[Stored items]
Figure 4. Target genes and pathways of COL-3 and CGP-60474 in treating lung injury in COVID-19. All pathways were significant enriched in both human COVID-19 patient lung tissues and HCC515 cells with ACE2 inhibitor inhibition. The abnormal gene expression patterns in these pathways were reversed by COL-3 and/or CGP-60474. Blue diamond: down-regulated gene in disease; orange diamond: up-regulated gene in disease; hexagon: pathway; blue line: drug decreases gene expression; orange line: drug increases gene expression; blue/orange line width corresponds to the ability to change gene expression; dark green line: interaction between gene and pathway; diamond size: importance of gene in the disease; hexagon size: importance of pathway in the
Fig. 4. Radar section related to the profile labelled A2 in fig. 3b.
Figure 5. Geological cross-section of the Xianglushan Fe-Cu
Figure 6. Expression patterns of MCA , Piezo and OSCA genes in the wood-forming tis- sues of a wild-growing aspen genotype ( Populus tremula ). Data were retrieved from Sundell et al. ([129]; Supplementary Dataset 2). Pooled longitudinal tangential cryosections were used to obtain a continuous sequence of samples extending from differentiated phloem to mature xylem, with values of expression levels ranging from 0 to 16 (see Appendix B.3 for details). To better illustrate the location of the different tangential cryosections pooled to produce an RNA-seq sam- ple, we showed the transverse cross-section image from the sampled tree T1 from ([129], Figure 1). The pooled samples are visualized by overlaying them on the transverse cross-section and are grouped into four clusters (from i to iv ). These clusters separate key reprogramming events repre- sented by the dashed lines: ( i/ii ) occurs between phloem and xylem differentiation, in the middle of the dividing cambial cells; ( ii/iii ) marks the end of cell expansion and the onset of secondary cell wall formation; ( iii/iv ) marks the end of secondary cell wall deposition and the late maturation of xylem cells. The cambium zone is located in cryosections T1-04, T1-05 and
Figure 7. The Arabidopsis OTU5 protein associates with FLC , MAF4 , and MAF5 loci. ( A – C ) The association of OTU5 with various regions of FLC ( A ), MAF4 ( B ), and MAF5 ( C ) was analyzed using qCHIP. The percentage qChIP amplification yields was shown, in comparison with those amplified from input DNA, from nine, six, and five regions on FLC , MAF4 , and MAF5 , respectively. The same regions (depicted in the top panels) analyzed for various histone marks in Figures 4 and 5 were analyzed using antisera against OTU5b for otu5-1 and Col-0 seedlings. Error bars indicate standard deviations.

:: Assigned task ::
Looking at the entries above, copy out every line in which "cross" occurs.

:: Solution ::
Figure 5. Geological cross-section of the Xianglushan Fe-Cu
Figure 6. Expression patterns of MCA , Piezo and OSCA genes in the wood-forming tis- sues of a wild-growing aspen genotype ( Populus tremula ). Data were retrieved from Sundell et al. ([129]; Supplementary Dataset 2). Pooled longitudinal tangential cryosections were used to obtain a continuous sequence of samples extending from differentiated phloem to mature xylem, with values of expression levels ranging from 0 to 16 (see Appendix B.3 for details). To better illustrate the location of the different tangential cryosections pooled to produce an RNA-seq sam- ple, we showed the transverse cross-section image from the sampled tree T1 from ([129], Figure 1). The pooled samples are visualized by overlaying them on the transverse cross-section and are grouped into four clusters (from i to iv ). These clusters separate key reprogramming events repre- sented by the dashed lines: ( i/ii ) occurs between phloem and xylem differentiation, in the middle of the dividing cambial cells; ( ii/iii ) marks the end of cell expansion and the onset of secondary cell wall formation; ( iii/iv ) marks the end of secondary cell wall deposition and the late maturation of xylem cells. The cambium zone is located in cryosections T1-04, T1-05 and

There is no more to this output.